# Glue DVR to itself, get a separated non-affine scheme

Here is what seems to be a fun little exercise in algebraic geometry. Take a DVR $$R$$ and automorphism of $$Frac(R)$$; glue $$Spec(R)$$ to itself via this automorphism. Can the glued scheme be separated non-affine?

For separatedness, the automorphism must fail to preserve $$R$$ (https://mathoverflow.net/a/335962). For some DVRs, no such automorphism exists, e.g. $$k[[x]]$$ (https://mathoverflow.net/a/336022) and $$\mathbb{Z}_p$$ (https://math.stackexchange.com/a/449465).

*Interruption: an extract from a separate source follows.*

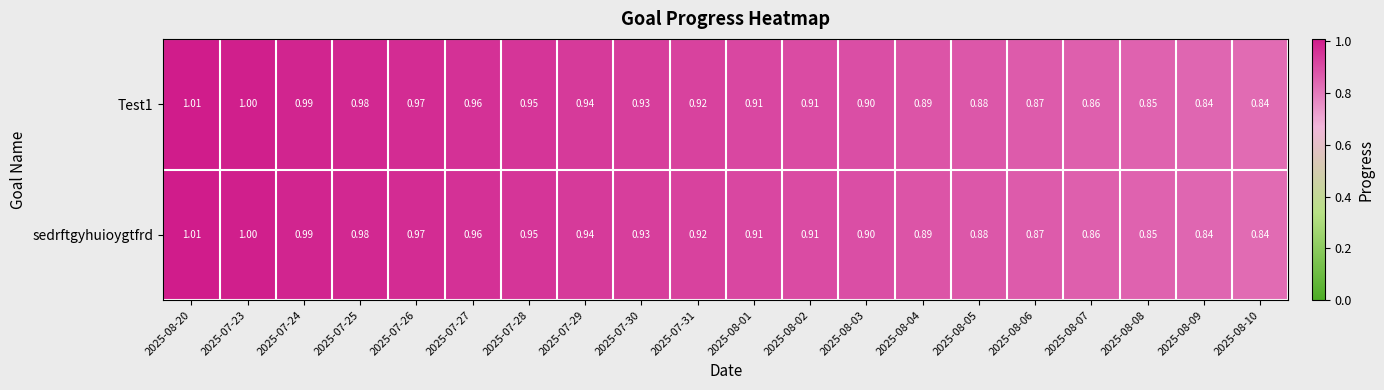

Is the value of sedrftgyhuioygtfrd at 2025-07-23 greater than the value of Test1 at 2025-07-28?

Yes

• I'm voting to close this question as off-topic because the OP is trolling. – Steven Landsburg Jul 15 '19 at 4:52
• @StevenLandsburg The Wikipedia page on Internet trolls says that they post "inflammatory and digressive, extraneous, or off-topic messages." Does this question satisfy any of these descriptions? IMHO this is a reasonable on-topic question. – user143116 Jul 15 '19 at 11:37

We have a DVR $$R$$ and an automorphism $$\phi:Frac(R)\rightarrow Frac(R)$$ such that $$\phi(R)$$ is not a subset of $$R\subset Frac(R)$$. We glue $$\mathrm{Spec}\:R$$ to itself along the generic point by $$\phi$$. Denote the resulting separated scheme by $$X$$.

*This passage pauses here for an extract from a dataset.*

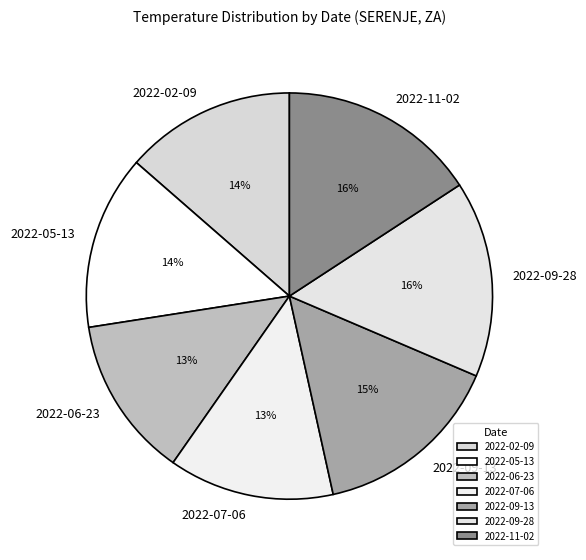

What is the ratio of the value at 2022-09-28 to the value at 2022-11-02?

1.0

First, let us compute $$\Gamma(X, \mathcal{O}_X)$$. If we take an open cover, giving a global section of $$\mathcal{O}_X$$ is the same as giving a section of $$\mathcal{O}_X$$ on each member of the cover so that the sections agree on the overlaps. So $$\Gamma(X, \mathcal{O}_X)$$ is identified with the ring $$R\cap \phi(R)\subset Frac(R)$$.
Note that $$R$$ is not a subset of $$\phi(R)$$ because if it were then $$\phi^{-1}$$ would preserve the order induced by the valuation; then $$\phi$$ would preserve the order but that is impossible because $$\phi(R)$$ is not a subset of $$R$$ by assumption. Thus Theorem 12.2 in "Commutative ring theory" (Matsumura) gives us that $$R\cap \phi(R)$$ is a PID that has exactly two distinct maximal ideals: $$\mathfrak{m}\cap \phi(R)$$ and $$R\cap \phi(\mathfrak{m})$$.

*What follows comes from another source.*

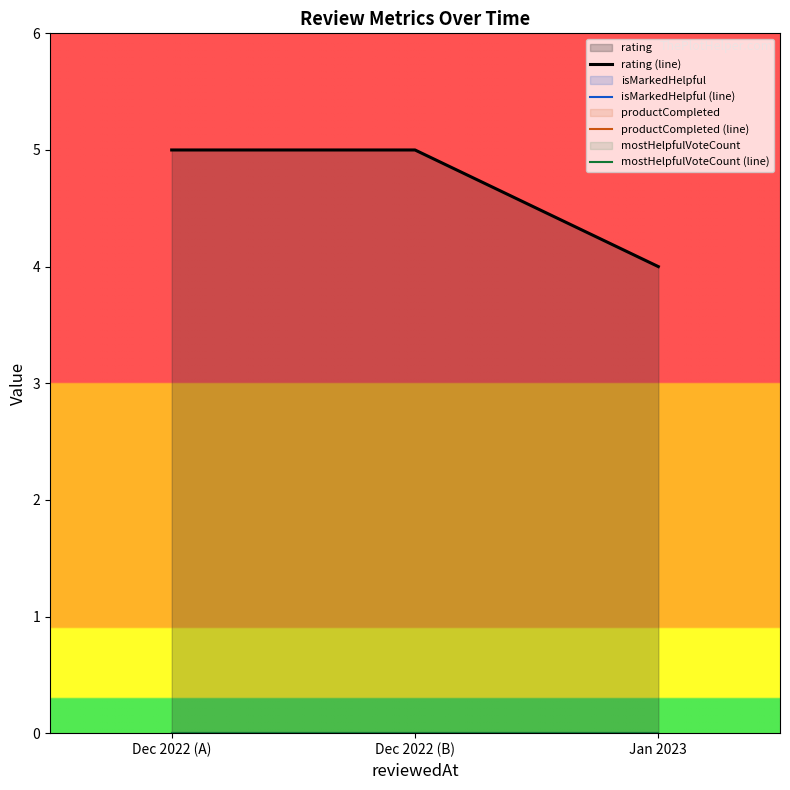

Which series changed the most between Dec 2022 (B) and Jan 2023?

rating (line)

Consider the canonical map $$X\rightarrow \mathrm{Spec}\:\Gamma(X, \mathcal{O}_X)$$. A point $$x\in X$$ is mapped to (the point corresponding to) the kernel of the canonical homomorphism $$\Gamma(X, \mathcal{O}_X)\rightarrow k(x)$$. So the generic point is mapped to $$\{0\}$$, and two closed points are mapped $$\mathfrak{m}\cap \phi(R)$$ and $$R\cap \phi(\mathfrak{m})$$ respectively. As remarked above, the ideals are distinct so the map $$X\rightarrow \mathrm{Spec}\:\Gamma(X, \mathcal{O}_X)$$ is injective. Because $$X$$ and $$\mathrm{Spec}\:\Gamma(X, \mathcal{O}_X)$$ both have 3 points, it is bijective and one directly verifies that it is a homeomorphism so $$X$$ is affine by Stacks 04DE. Admittedly, one could show that the map $$X\rightarrow \mathrm{Spec}\:\Gamma(X, \mathcal{O}_X)$$ is affine more directly by looking at the inverse images of the affine opens but I like this mode of argumentation more.